START Source data

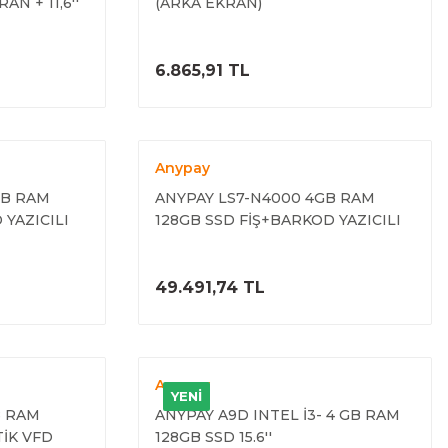
N + 11,6''
(ARKA EKRAN)
ELE
ÜRÜNÜ İNCELE
6.865,91 TL
Anypay
GB RAM
ANYPAY LS7-N4000 4GB RAM
 YAZICILI
128GB SSD FİŞ+BARKOD YAZICILI
TERAZİLİ POS
ELE
ÜRÜNÜ İNCELE
49.491,74 TL
Anypay
YENİ
B RAM
ANYPAY A9D INTEL İ3- 4 GB RAM
İK VFD
128GB SSD 15.6''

END Source data

— What to produce —
Output the line that contains "TERAZİLİ POS", followed by every later line in the listing, with no line omitted and none added.

— Solved exercise —
TERAZİLİ POS
ELE
ÜRÜNÜ İNCELE
49.491,74 TL
Anypay
YENİ
B RAM
ANYPAY A9D INTEL İ3- 4 GB RAM
İK VFD
128GB SSD 15.6''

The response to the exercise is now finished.